About this task:
Reproduce verbatim the lines of the listing starting at the line containing "Backups and Cleanups" and ending at the line containing "In this exercise, you", with both of those lines included.

#### Data for the task ####

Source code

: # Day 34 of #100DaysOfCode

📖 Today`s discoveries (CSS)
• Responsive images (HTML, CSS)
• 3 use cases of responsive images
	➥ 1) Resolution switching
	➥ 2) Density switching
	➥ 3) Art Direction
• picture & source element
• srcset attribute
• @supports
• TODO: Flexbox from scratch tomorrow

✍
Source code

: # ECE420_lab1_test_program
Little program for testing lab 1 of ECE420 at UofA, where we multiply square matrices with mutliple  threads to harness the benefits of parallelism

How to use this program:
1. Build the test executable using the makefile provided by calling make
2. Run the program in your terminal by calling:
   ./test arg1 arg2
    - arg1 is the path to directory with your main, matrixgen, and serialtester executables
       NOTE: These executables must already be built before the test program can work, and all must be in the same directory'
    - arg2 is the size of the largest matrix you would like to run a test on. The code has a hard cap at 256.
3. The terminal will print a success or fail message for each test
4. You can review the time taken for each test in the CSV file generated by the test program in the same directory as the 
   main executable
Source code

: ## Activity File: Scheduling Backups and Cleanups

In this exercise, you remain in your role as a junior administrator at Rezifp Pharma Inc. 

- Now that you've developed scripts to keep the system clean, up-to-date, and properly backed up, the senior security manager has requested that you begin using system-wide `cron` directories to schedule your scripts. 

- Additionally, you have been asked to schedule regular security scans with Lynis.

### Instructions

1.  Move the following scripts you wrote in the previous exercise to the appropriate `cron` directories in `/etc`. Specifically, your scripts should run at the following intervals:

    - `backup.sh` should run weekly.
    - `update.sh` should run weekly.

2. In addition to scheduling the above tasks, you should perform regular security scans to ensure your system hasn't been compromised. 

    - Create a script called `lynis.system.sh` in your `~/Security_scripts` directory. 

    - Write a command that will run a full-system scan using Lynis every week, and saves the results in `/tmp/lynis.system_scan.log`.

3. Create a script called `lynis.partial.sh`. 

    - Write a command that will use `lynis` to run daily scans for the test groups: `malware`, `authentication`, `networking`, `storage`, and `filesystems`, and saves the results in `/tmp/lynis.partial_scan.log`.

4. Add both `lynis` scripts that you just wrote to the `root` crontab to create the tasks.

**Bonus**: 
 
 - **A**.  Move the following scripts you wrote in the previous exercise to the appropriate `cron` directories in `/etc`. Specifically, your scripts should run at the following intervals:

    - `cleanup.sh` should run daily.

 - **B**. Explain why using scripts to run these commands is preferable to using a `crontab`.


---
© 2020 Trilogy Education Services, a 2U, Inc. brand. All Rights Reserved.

####

Problem solution:
: ## Activity File: Scheduling Backups and Cleanups

In this exercise, you remain in your role as a junior administrator at Rezifp Pharma Inc. 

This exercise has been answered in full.